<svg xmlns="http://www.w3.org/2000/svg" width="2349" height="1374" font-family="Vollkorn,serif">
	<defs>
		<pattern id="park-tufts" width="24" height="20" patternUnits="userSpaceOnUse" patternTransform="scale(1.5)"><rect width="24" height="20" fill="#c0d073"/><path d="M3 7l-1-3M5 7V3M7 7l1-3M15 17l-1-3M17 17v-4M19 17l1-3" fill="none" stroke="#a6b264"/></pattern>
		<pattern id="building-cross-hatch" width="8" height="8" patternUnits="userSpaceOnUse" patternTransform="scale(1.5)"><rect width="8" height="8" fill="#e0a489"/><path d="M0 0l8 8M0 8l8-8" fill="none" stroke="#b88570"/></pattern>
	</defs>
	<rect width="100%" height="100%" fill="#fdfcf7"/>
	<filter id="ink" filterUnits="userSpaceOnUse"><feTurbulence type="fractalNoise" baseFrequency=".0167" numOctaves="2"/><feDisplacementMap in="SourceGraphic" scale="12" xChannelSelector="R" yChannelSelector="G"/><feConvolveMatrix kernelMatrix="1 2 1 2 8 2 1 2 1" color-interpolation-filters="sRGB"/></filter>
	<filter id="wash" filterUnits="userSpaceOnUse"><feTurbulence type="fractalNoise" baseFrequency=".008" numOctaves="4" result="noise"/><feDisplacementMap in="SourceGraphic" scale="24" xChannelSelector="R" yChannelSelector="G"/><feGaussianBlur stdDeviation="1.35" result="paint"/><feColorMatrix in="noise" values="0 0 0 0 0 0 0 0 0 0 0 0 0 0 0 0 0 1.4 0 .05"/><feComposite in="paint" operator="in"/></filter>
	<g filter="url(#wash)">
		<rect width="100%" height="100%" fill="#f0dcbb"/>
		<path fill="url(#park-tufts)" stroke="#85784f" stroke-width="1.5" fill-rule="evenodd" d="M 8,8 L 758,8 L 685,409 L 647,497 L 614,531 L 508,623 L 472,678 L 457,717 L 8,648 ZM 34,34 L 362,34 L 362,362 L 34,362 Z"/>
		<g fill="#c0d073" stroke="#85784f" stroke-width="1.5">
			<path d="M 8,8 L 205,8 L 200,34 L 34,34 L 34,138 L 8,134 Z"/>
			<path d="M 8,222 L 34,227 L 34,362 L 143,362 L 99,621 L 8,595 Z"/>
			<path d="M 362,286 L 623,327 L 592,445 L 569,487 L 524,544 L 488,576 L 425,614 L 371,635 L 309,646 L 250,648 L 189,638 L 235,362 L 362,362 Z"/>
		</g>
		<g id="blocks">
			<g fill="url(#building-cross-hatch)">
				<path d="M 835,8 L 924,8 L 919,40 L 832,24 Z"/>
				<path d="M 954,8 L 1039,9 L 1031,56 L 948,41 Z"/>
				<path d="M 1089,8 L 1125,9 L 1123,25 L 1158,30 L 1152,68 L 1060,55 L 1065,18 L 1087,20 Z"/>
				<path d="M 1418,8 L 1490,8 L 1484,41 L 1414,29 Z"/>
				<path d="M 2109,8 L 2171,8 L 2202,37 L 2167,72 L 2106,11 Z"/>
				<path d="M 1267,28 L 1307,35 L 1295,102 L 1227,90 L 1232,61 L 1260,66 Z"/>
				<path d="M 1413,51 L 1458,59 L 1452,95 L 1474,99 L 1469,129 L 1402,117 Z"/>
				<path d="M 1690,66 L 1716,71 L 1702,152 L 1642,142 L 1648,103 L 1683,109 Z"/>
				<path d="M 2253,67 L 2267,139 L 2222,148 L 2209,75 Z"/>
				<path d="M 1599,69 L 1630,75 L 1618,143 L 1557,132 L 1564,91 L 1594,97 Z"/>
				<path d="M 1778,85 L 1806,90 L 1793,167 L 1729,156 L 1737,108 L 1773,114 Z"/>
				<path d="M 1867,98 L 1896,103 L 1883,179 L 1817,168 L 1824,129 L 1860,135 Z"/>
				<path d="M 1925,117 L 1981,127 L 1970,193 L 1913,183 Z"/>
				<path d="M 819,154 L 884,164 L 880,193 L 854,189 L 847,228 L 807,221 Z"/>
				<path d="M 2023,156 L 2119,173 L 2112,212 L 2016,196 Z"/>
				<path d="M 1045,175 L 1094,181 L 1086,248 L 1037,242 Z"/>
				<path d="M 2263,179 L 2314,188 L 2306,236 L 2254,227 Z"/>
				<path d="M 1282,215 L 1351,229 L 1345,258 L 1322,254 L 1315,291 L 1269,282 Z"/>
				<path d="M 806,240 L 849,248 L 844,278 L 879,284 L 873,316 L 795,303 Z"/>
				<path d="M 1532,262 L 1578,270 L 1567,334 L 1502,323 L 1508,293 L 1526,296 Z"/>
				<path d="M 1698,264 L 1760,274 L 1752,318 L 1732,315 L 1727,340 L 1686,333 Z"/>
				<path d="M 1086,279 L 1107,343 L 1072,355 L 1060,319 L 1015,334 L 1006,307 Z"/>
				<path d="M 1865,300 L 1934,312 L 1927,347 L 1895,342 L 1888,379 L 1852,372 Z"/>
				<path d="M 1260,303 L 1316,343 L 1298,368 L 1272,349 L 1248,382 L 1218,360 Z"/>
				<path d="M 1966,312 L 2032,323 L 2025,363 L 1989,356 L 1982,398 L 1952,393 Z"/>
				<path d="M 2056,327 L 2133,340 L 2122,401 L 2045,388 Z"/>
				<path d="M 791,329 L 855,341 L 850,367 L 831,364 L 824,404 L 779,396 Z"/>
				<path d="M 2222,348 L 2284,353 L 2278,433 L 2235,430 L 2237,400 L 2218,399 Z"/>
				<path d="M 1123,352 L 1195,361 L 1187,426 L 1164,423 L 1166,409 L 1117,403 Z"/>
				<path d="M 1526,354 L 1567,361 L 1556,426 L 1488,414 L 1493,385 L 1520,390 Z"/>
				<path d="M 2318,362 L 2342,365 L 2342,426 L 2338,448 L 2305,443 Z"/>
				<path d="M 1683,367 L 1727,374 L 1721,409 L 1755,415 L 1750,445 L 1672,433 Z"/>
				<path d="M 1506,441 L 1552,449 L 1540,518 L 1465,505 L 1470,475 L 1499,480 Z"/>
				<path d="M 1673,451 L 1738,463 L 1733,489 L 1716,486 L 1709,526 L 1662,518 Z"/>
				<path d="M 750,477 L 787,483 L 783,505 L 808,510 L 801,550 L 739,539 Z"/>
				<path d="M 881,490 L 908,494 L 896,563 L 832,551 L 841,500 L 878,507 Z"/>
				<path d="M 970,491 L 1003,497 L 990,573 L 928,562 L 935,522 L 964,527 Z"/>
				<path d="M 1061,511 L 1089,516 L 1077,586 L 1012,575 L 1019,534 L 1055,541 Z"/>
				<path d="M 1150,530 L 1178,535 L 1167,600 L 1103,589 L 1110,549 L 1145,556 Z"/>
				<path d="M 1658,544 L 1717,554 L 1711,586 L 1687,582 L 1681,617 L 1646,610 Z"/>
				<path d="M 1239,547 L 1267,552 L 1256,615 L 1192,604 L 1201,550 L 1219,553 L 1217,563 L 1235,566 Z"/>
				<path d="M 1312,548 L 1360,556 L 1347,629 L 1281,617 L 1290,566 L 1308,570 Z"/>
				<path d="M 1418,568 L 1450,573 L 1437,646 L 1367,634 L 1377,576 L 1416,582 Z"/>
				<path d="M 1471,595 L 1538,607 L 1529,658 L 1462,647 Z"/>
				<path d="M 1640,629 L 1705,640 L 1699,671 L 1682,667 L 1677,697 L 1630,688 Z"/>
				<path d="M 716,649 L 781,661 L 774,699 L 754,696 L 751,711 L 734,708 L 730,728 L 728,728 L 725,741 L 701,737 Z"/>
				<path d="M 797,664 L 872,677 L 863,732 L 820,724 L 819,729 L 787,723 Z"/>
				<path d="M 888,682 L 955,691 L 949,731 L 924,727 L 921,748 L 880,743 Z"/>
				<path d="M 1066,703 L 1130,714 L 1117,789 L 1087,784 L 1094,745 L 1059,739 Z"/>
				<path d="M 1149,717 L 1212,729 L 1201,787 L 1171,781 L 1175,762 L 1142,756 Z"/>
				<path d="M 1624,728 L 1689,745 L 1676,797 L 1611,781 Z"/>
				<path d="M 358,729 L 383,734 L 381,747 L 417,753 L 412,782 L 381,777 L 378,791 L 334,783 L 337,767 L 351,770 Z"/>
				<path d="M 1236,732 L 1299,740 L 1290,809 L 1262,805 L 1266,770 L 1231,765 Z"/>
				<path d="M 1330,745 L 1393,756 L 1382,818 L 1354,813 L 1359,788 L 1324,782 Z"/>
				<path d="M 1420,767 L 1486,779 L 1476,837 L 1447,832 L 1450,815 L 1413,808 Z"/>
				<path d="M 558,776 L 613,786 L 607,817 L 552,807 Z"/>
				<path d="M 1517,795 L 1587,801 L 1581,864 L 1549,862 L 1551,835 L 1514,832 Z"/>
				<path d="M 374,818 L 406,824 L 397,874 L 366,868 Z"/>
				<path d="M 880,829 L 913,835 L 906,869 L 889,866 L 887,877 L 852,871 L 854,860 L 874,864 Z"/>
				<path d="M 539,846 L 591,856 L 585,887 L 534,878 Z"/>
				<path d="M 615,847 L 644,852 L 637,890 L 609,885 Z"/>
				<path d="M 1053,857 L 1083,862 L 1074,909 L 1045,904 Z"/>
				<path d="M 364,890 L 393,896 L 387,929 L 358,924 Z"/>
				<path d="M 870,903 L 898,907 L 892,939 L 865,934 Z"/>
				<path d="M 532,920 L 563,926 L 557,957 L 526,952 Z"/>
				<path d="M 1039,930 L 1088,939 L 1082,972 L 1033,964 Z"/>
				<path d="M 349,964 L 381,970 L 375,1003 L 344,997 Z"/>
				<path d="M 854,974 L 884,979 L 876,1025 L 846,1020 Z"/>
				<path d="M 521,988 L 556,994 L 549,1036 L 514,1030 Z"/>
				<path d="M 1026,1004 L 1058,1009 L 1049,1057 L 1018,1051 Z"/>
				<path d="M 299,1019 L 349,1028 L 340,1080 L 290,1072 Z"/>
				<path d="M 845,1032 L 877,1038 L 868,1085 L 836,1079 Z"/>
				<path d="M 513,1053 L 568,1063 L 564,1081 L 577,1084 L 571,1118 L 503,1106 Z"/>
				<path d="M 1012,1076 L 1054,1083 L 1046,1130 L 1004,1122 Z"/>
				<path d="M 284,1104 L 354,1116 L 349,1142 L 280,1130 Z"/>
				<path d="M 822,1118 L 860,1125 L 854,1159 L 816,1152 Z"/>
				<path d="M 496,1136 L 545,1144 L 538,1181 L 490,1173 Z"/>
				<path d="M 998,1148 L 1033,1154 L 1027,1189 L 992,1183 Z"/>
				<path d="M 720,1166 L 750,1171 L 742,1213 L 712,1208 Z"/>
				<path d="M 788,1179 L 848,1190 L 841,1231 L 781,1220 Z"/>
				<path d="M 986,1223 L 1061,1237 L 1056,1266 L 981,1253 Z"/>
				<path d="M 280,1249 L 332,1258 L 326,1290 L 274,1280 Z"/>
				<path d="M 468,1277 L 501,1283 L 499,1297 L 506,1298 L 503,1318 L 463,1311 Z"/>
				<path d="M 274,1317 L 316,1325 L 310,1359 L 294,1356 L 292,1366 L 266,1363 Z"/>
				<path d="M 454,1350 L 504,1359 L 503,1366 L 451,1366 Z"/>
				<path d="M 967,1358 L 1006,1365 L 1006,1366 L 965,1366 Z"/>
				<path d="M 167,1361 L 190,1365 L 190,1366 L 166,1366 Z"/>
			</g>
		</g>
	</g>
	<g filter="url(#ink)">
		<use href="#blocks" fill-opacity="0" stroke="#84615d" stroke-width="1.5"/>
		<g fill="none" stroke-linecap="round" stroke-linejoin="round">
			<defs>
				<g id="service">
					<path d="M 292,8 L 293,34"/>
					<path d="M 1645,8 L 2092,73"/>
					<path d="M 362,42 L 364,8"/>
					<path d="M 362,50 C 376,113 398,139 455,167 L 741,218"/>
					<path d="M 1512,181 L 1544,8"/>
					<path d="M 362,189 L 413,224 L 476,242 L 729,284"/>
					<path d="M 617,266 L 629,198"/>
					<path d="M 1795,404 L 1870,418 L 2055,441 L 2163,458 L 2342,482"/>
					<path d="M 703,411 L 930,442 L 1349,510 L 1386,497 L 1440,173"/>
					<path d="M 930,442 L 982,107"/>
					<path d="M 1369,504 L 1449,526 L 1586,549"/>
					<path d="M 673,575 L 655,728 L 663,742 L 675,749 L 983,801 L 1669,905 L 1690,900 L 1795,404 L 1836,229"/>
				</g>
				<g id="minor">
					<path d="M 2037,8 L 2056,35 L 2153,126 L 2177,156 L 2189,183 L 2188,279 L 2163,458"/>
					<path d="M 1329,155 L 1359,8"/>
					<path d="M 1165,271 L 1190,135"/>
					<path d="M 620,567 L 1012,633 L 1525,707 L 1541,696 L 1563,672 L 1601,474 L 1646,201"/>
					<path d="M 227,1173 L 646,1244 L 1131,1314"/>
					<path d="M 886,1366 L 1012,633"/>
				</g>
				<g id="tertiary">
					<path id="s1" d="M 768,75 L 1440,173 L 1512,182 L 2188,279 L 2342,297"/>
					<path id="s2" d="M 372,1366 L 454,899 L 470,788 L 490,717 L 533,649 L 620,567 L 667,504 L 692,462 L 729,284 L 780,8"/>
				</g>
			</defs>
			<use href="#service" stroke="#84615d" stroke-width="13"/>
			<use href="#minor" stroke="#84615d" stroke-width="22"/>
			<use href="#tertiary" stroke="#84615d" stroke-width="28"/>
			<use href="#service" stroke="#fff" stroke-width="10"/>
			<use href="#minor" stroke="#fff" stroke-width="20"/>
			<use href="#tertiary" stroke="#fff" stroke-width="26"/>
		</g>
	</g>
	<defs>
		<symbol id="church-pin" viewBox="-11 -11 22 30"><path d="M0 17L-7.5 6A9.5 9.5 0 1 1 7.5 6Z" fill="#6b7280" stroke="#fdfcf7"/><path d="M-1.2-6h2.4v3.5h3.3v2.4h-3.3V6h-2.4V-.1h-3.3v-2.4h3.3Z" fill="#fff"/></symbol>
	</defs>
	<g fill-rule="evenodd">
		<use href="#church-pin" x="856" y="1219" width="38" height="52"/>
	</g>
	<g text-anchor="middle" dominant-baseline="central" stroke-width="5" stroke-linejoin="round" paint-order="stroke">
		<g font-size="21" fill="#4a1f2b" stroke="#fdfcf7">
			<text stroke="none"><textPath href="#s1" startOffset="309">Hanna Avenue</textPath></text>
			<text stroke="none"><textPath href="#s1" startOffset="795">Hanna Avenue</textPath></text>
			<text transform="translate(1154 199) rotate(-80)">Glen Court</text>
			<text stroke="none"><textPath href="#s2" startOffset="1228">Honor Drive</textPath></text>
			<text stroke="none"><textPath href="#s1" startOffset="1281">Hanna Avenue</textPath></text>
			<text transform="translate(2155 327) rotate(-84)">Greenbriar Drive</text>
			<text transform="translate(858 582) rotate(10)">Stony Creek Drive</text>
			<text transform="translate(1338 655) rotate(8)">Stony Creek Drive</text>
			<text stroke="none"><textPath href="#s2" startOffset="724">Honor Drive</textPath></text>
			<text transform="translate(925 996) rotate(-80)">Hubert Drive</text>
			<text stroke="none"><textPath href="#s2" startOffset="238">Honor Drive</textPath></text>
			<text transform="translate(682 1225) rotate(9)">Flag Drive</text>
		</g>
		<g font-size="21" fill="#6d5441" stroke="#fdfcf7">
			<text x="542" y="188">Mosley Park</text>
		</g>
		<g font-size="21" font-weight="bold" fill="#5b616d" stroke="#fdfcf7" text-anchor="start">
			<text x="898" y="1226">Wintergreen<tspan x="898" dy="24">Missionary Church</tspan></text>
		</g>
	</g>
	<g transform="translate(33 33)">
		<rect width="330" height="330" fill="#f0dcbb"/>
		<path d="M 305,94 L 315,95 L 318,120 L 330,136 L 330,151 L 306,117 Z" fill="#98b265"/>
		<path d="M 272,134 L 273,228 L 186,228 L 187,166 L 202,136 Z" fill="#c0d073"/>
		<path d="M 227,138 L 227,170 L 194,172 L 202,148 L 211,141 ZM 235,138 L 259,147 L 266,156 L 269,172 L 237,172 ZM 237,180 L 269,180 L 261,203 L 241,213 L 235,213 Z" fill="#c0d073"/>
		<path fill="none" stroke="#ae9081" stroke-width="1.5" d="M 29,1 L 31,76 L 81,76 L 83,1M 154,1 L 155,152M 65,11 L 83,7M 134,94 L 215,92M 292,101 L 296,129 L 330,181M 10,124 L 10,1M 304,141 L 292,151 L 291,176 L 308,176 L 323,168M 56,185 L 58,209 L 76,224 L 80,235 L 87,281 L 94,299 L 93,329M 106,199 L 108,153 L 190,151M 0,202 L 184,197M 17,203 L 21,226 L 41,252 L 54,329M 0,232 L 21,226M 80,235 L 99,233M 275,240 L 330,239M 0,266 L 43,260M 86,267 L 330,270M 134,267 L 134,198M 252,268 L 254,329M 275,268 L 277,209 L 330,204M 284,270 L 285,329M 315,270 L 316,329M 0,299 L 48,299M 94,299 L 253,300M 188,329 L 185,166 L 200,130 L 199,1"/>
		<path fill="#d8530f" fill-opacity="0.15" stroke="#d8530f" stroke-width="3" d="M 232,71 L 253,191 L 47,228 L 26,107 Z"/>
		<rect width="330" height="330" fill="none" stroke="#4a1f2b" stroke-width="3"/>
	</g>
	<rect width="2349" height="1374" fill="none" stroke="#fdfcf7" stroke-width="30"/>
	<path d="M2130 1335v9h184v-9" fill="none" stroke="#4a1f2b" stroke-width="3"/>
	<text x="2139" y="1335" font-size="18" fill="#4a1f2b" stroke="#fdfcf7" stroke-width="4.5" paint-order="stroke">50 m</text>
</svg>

=======

> _How to complete this task_:
Note every line of the entries in which "linejoin" appears, and copy it down.

> _Task response_:
		<g fill="none" stroke-linecap="round" stroke-linejoin="round">
	<g text-anchor="middle" dominant-baseline="central" stroke-width="5" stroke-linejoin="round" paint-order="stroke">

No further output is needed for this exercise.